Kabakov contre Kabakov
Monumenta au Grand Palais
Depuis des décennies, je suivais le travail de cet artiste russe de maintenant 80 ans. J'avais été totalement séduit par son travail bien avant d'avoir lu la moindre critique ou un article sur lui. J'y avais bien décelé son regard acéré sur le monde, la vision désenchantée de quelqu'un qui avait cru au socialisme, à la marche du progrès, à l'avenir radieux de l'humanité, mais qui en était totalement revenu. Les choses n'avaient pas tourné de la bonne façon. La bureaucratie et l'égoïsme avaient tué l'idéal.
Les univers que nous dépeignait Kabakov disaient cette déception, cette désillusion, mais il le faisait avec un humour un peu décalé, désillusionné, mais goguenard. Il nous montrait le "pas fini", le geste arrêté, le "à quoi bon continuer", l'insensé, le "je n'ai plus d'envies"...
Les pinceaux plantés droits dans les pots de peinture asséchés, le mur à moitié peint, les carreaux de verre posés par terre, couverts de poussière, dans l'attente d'un improbable vitrier qui ne viendrait pas, les loupiotes minables éclairant des intérieurs tristes à pleurer, les lits défaits, comme abandonnés, les ratages assumés.
Ses installations créaient des atmosphères déprimantes aux couleurs sourdes et muettes, avec juste le minimum de lumière pour nous montrer cet univers quasi psychotique de l'homme en dehors de soi, contraint et forcé mais qui a baissé les bras, abandonné le jeu, qui se laisse aller, n'a plus d'illusions ni de croyances, qui rêve de se projeter dans l'espace avec des minables ressorts... Tout cela a été analysé comme la vision sombre d'un russe au sein de la société soviétique des années 60, un monde lugubre où l'homme en est réduit à forclure l'espoir, mais Kabakov allait bien au delà, il nous présentait une métaphore de l'humanité toute entière avec ses doutes, sa dépression assumée, sa désespérance intranquille. Un univers sans espoir, ni même l'idée qu'un quelconque changement sera possible.
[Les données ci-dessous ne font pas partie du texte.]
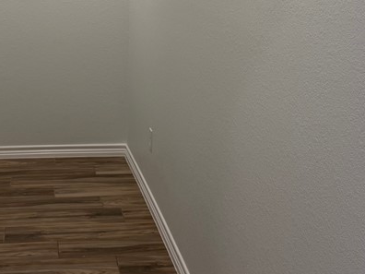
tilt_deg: -8.7
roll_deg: -0.8
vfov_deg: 23.2
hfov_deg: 31.0
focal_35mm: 62
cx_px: 129
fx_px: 654
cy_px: 44
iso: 100
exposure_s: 1/120
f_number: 1.78
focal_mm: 6.76
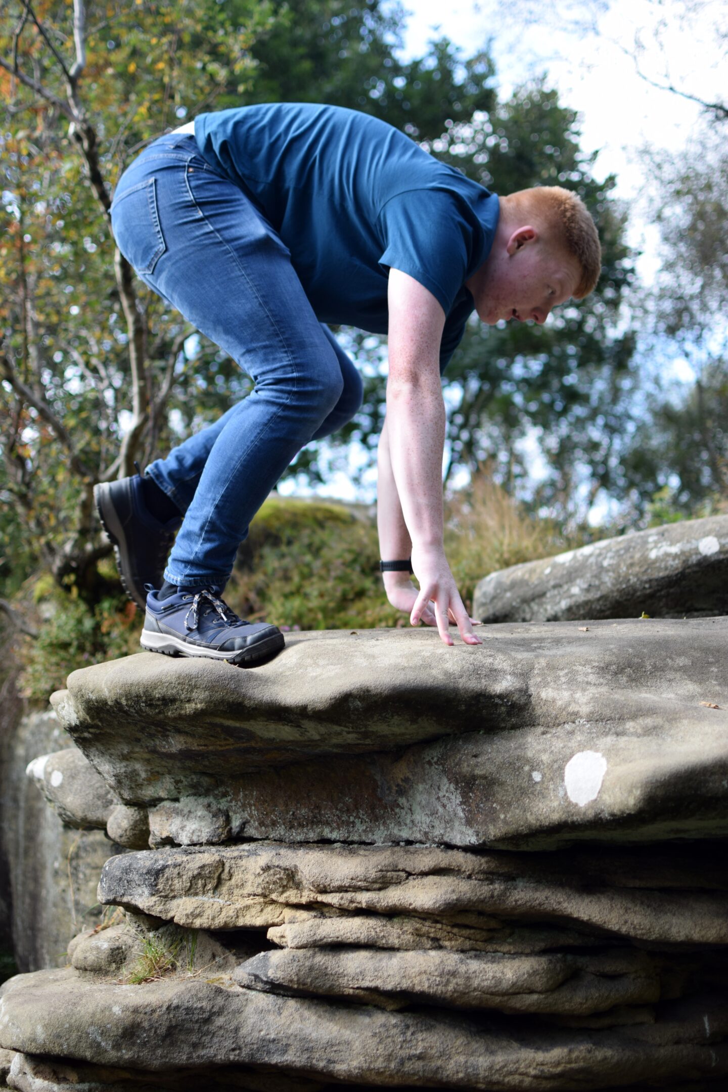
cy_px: 546
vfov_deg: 37.9
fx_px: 1592
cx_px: 364
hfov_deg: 25.8
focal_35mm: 52
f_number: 1.8
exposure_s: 1/500
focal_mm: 35
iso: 100
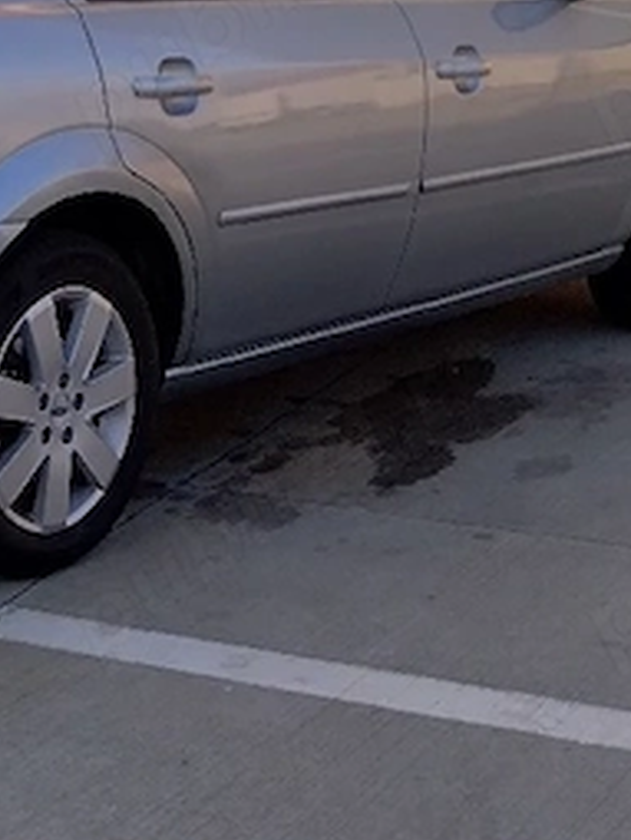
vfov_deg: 22.1
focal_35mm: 88
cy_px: 567
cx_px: -96
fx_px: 2135
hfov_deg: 16.2
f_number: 1.8
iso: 100
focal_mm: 4.27
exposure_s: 1/667
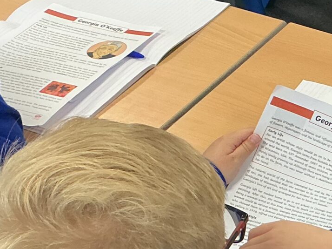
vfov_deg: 14.1
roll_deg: -2.1
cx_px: 491
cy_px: 226
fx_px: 997
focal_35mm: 104
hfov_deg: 17.2
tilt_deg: -42.7
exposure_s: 1/60
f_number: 1.8
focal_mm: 3
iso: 80
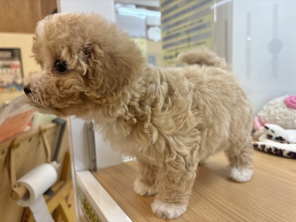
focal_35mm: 26
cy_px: 111
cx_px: 148
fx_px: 222
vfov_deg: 53.1
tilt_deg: -8.1
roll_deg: +2.4
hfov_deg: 67.3
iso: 80
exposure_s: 1/100
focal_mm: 5.96
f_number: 1.6
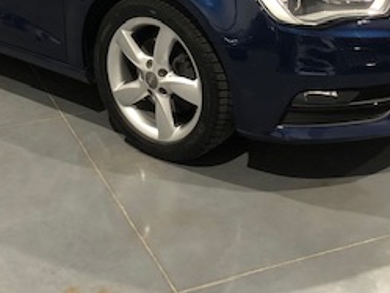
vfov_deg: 19.5
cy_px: -41
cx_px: 168
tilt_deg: -14.2
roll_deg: +2.2
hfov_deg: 27.0
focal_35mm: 72
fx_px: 812
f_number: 1.8
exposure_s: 1/17
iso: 50
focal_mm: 3.99
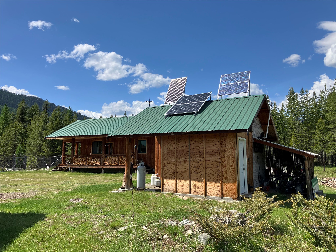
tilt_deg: +7.8
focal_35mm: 28
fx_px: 272
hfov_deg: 63.4
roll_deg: -0.2
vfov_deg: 49.7
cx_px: 168
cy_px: 126
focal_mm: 3.99
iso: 32
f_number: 1.8
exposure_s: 1/2024
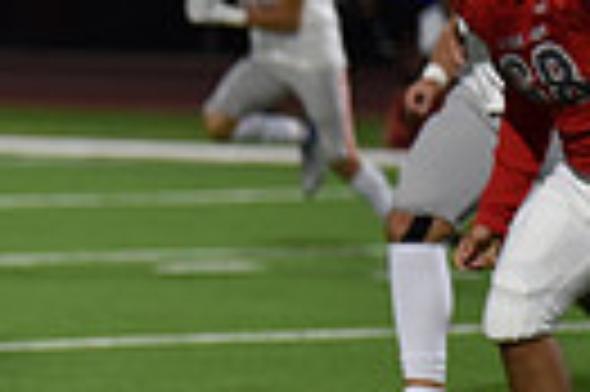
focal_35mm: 733
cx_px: -482
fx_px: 11998
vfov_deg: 1.9
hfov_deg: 2.8
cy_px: 286
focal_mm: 165
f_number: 2.8
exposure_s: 1/500
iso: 1600
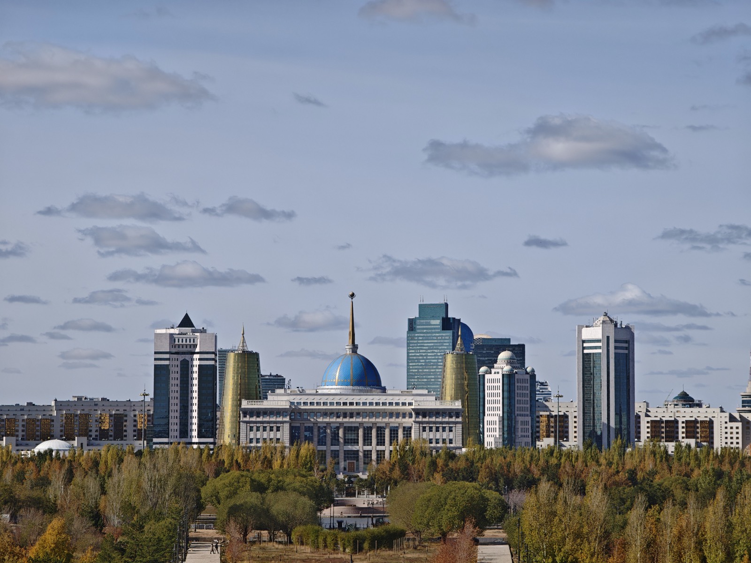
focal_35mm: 120
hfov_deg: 16.4
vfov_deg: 12.3
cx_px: 376
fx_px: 2603
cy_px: 282
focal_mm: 19.4
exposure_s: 1/1600
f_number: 2.5
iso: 50
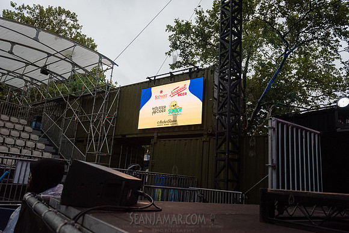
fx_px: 262
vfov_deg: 48.0
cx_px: 174
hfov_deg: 67.4
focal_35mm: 27
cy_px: 116
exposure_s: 1/2000
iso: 5000
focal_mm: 27
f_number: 3.5
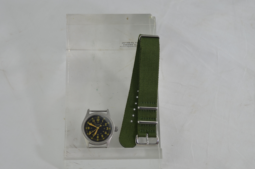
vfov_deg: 19.9
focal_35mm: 68
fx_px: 481
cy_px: 90
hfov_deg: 29.7
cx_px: 117
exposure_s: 1/125
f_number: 5.6
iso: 200
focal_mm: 40
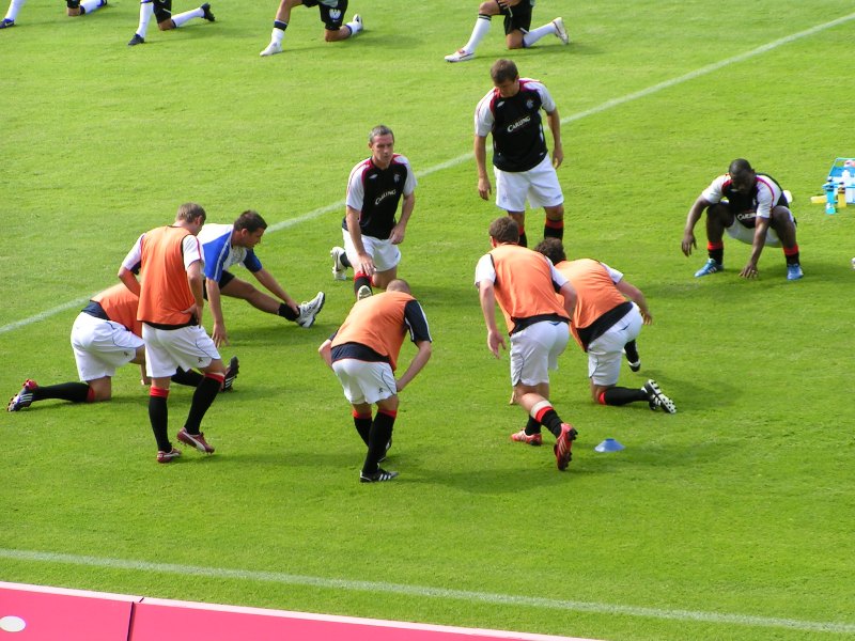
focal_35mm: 206
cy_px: 320
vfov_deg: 7.2
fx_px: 5088
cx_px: 428
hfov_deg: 9.6
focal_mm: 31.5
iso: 50
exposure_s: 1/250
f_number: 5
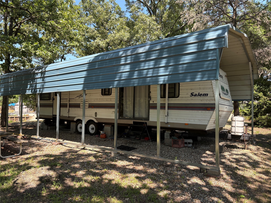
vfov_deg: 53.1
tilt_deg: +2.0
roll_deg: -1.1
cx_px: 136
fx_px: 204
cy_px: 102
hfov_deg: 67.3
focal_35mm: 26
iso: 64
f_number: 1.6
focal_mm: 5.96
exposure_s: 1/764
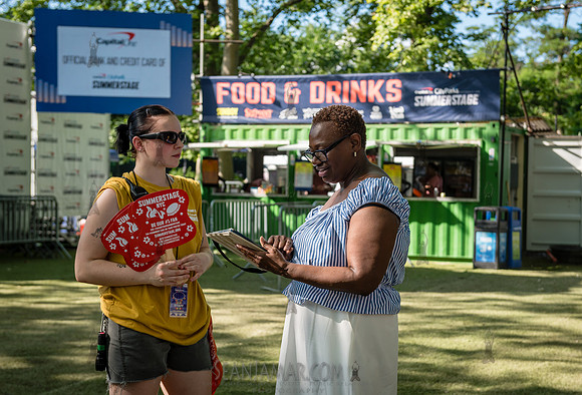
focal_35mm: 60
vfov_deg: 22.8
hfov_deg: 33.1
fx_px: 979
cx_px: 321
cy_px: 213
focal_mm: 55
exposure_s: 1/320
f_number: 4
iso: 160
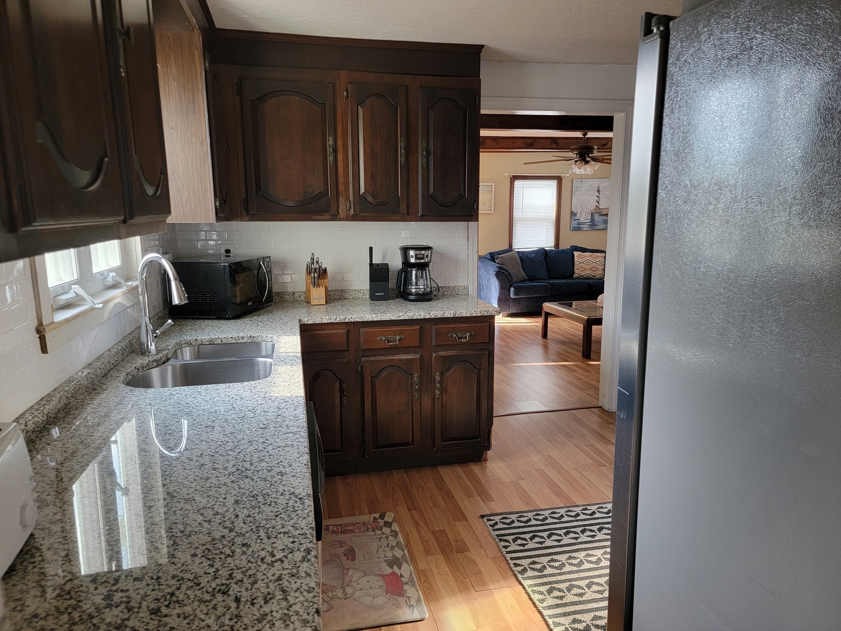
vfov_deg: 56.8
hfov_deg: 71.6
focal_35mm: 24
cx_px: 420
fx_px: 583
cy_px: 316
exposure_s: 1/60
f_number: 1.8
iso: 250
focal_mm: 6.7
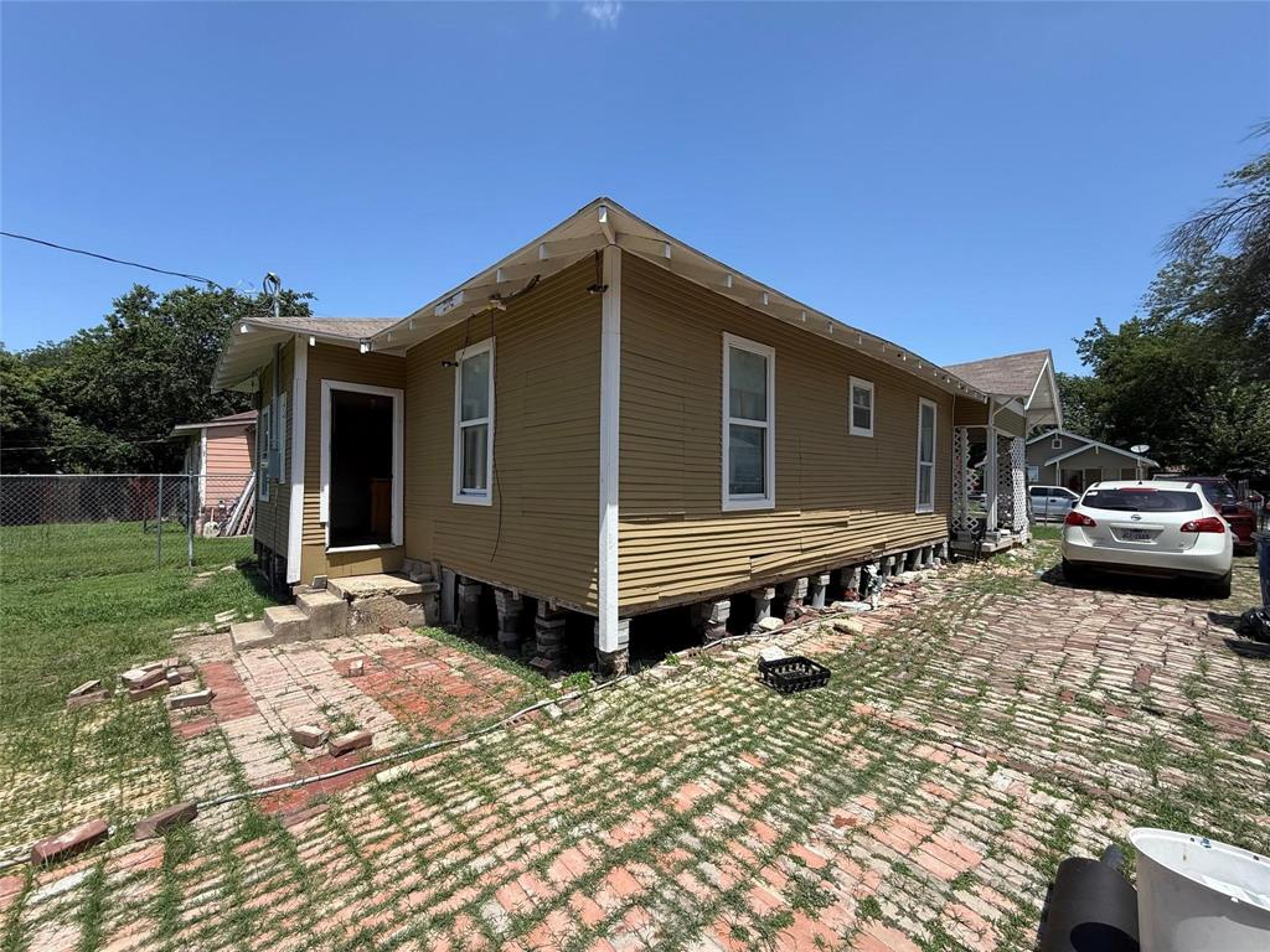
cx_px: 635
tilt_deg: +1.4
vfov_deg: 85.7
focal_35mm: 14
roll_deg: -0.4
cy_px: 476
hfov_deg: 102.1
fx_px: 514
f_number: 2.2
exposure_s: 1/1068
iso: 50
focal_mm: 2.22
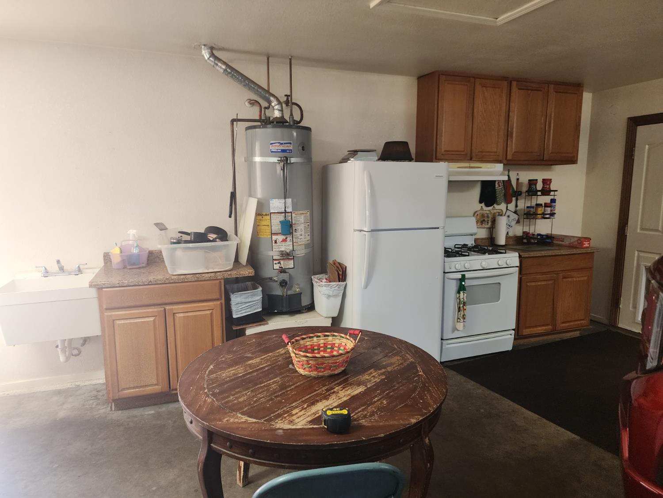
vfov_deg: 58.9
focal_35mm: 23
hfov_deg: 73.9
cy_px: 249
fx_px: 441
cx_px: 332
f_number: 1.8
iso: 250
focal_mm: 6.4
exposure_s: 1/120
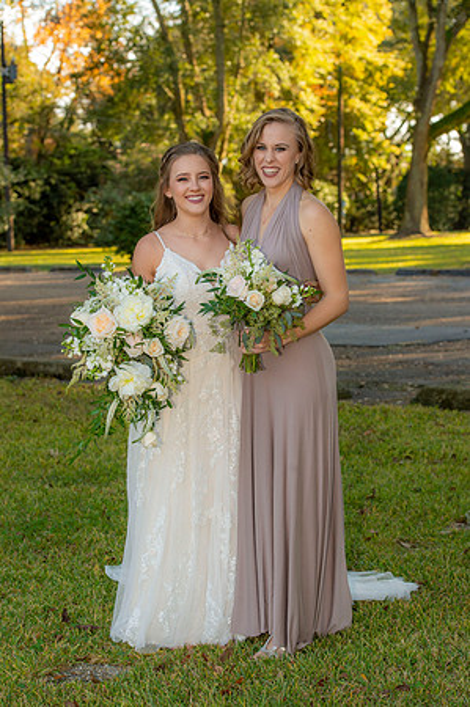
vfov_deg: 25.4
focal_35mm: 80
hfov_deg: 17.0
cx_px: 235
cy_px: 354
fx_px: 1570
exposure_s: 1/500
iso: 1250
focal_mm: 80
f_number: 6.3
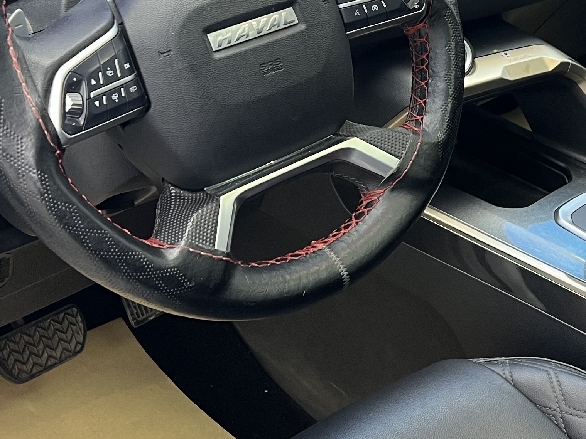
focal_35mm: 69
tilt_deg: -24.1
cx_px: 367
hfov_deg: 28.1
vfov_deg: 20.9
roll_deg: -0.5
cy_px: 46
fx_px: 1168
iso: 125
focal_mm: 5.7
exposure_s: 1/50
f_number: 1.5
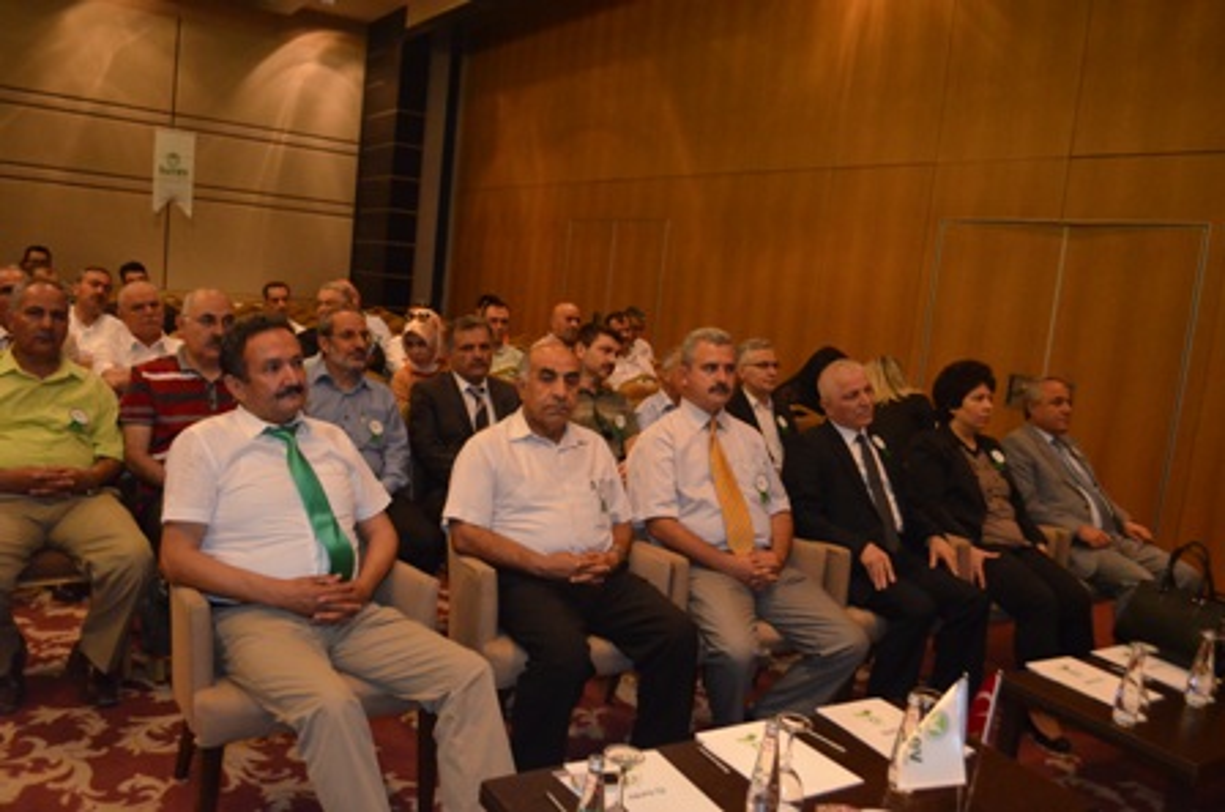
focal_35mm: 30
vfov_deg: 43.5
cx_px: 612
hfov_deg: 62.0
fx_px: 1019
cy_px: 406
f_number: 3.8
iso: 3200
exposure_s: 1/60
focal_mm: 20
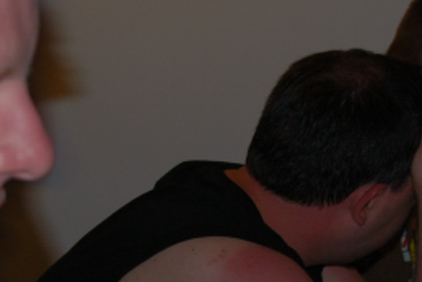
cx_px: 187
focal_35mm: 160
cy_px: 208
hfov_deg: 12.8
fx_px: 1876
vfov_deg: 8.6
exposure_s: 1/15
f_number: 4
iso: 100
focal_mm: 27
On était alors dans une œuvre riche, foisonnante, bourrée d'idées. Chacune de ses installations racontait quelque chose de ce monde avec une ironie mordante, un sens du détail attaché au moindre objet : tâche de poussière ou de peinture, murs gris crasseux, lampes électrique salies, lumières blafardes.
Il nous assénait sa critique radicale des collectivités humaines, de l'homme à qui l'organisation sociale refuse l'espoir, qu'elle a en quelque sorte exclu. Les gueux doivent vivre comme des gueux des détritus que la société de consommation veut bien leur laisser. Un monde injuste au mensonge social assumé, soumis au cynisme des puissants qui, eux, se départent des règles qu'ils ont votées. Les lois ne sont pas pour eux...
Mais il n'y a rien de cela dans cette Monumenta, une installation surdimensionnée, peu maîtrisée.
Cette "cité idéale" est à l'opposé du travail de Kabakov, des Kabakov, comme on dit maintenant, car il crée avec sa femme. Est-ce à elle qu'on doit cette version fantasmée d'une cité cosmique entourée par une noosphère qui contiendrait toutes les idées du monde qu'il s'agirait de capter avec des appareillages de bois et de terre ?
Que dire de cette "cité merveilleuse" où l'homme fréquenterait les anges (très à la mode aux USA) et chercherait des portes visibles seulement à une heure particulière de la journée ou de l'année, des portes qu'on pourrait traverser pour atteindre un monde parfait.
Des réflexions pseudo mystiques modernisées à la sauce New Age, très loin du Kabakov au regard acéré sur l'humanité.
La réalisation technique non plus n'est pas au point. Les espacements des murs sont mal proportionnés, trop éloignés pour rendre un effet de ville. Les maquettes des machines destinées à atteindre le nirvana, à part deux ou trois, ne font pas rêver. Les dessins sans intérêt (surtout on les rapproche de ceux des machines de Léonard), les ambiances peu propices au recueillement.
Seules les deux églises, et le musée vide disent quelque chose d'autre que cette tendance platonicienne à vouloir un monde idéel. On y retrouve les vieilles peintures à la mode stalinienne, une ambiance plus kabakovienne, mais XXIe siècle oblige, mieux ripolinée, plafond de bois moderne sauce durable, beaux carrés blancs pour recouvrir les traces de l'ancienne idéologie picturale. À la place du Jugement Dernier, une tâche noire en attente d'un dessin (dessein) de l'artiste.
Cette installation est atonale. Contrairement aux œuvres précédentes, elle manque de densité et de souffle.
Au pied de la coupole colorée, œuvre totale, se voulant synthèse de sons et de couleurs, des musiciens viennent combler le manque d'intérêt et le vide d'idées que cette installation distille.